More than 1 in 5 (21.9%) Hispanics/Latinos live in poverty. Various socioeconomic problems associated with poverty, including a lack of formal education, unemployment, inadequate health insurance, and limited access to high-quality health care, can directly or indirectly increase the risk for HIV infection. Hispanics/Latinos are more likely than whites (not Hispanic/Latino) to be given a diagnosis during the late stages of HIV infection, or when they already have AIDS, suggesting that they are not accessing testing or health care services through which HIV infection could be diagnosed at an earlier stage.

The migration patterns, social structure, language barriers, and lack of access to regular health care among transient Hispanic/Latino immigrants can affect awareness and hinder access to HIV/AIDS prevention and care. Recent immigrants face additional challenges, such as social isolation and lack of information about HIV/AIDS, which can further increase their risk for exposure to HIV. Thus, transient and recent Hispanic/Latino immigrants need linguistically and culturally appropriate HIV prevention services.

PREVENTION

Populations of minority races and ethnicities continue to be disproportionately affected by the HIV epidemic. New recommendations advise routine HIV screening for adults, adolescents, and pregnant women in health care settings in the United States. They also recommend reducing barriers to HIV testing.

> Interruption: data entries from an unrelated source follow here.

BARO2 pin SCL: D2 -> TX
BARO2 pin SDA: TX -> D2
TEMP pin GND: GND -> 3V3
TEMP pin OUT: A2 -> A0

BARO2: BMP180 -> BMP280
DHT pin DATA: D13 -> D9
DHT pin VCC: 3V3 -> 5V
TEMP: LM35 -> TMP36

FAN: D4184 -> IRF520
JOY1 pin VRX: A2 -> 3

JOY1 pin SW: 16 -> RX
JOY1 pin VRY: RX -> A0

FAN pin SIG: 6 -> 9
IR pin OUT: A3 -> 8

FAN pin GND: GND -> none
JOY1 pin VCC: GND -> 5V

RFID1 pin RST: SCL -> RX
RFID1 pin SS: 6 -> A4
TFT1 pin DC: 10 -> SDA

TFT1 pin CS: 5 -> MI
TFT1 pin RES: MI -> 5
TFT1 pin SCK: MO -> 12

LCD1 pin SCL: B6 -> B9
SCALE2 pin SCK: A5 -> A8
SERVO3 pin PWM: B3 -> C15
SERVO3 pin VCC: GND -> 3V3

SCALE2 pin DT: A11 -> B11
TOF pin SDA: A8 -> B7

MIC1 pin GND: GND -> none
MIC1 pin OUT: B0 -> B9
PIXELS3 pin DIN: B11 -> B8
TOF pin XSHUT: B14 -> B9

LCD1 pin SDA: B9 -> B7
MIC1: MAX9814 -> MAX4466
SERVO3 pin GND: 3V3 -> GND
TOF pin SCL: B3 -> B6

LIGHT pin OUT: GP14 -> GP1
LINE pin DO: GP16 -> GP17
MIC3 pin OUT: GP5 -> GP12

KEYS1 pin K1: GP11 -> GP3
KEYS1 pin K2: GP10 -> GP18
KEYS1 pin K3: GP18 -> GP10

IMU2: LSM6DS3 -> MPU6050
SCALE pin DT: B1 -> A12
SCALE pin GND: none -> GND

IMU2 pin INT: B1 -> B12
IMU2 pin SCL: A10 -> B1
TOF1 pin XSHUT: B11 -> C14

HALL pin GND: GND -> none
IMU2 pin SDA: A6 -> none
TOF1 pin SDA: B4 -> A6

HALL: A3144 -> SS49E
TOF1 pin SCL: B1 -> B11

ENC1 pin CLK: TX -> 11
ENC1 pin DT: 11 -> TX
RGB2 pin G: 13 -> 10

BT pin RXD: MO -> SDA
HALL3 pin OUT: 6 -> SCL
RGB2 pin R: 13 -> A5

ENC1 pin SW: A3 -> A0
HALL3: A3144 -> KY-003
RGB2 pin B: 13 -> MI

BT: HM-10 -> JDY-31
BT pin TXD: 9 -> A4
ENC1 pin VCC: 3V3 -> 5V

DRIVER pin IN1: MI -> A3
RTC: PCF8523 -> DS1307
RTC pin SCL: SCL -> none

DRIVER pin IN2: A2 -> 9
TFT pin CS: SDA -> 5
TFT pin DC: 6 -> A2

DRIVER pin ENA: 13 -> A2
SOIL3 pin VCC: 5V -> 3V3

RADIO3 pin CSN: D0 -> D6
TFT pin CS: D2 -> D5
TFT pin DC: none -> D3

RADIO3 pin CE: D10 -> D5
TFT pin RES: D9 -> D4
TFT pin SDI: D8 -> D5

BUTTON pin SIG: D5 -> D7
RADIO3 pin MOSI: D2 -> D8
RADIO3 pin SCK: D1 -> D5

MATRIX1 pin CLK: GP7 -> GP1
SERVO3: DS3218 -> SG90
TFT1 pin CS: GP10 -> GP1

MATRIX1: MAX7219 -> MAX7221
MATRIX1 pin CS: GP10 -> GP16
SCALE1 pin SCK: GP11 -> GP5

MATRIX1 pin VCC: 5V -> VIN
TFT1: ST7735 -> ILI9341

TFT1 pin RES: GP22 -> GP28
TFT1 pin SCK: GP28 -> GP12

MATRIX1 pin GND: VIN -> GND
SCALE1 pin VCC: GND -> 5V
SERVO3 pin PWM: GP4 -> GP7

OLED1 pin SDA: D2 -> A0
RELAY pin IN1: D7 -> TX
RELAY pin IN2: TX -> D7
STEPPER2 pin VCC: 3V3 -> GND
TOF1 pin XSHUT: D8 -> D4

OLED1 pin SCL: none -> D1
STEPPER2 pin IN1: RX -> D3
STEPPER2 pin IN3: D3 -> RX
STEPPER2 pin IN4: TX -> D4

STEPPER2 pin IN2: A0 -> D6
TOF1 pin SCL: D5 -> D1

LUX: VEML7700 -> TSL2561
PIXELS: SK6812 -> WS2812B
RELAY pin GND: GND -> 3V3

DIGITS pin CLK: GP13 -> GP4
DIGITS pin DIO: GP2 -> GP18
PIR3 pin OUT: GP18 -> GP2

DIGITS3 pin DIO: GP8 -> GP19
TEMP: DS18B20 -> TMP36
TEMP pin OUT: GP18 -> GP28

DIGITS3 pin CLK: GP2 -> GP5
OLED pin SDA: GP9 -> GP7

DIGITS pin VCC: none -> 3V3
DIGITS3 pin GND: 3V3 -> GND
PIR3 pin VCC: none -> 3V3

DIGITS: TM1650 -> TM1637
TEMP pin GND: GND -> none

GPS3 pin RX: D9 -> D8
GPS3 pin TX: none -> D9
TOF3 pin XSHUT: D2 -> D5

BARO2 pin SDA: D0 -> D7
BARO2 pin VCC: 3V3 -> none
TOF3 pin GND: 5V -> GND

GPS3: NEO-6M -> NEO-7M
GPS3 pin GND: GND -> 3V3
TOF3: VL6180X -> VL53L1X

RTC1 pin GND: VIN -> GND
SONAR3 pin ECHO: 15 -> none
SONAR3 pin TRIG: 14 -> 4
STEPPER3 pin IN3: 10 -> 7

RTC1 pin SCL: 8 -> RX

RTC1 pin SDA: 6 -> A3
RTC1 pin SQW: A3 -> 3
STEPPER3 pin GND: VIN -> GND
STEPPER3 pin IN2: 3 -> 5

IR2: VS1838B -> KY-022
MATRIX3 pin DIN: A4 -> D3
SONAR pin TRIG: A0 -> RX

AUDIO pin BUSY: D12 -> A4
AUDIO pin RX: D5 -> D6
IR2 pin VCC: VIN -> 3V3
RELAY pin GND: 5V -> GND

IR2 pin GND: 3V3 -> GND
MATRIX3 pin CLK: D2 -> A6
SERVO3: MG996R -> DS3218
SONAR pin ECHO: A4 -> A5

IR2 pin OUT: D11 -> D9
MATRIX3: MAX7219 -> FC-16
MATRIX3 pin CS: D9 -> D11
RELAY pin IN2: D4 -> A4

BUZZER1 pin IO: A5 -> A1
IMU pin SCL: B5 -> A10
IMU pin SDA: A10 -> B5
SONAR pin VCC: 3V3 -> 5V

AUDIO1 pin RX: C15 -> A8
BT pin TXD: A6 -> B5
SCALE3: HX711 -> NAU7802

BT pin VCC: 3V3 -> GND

Initiative comprises 4 strategies:

• making HIV testing a routine part of medical care,

• implementing new models for diagnosing HIV infections outside medical settings,

• preventing new infections by working with HIV-infected persons and their partners, and

• further decreasing perinatal (mother to unborn baby) HIV transmission.

It is important to evaluate the effectiveness of HIV prevention interventions for the US Hispanic/Latino population. Research shows that HIV prevention efforts can reduce risk behaviors and increase protective behaviors among Hispanics/Latinos at risk for HIV infection. One systematic review found that HIV prevention interventions for Hispanics/Latinos increased the use of condoms and reduced the number of acts of unprotected sex, the number of sex partners, the frequency of injection drug use, and the acquisition of STD infections.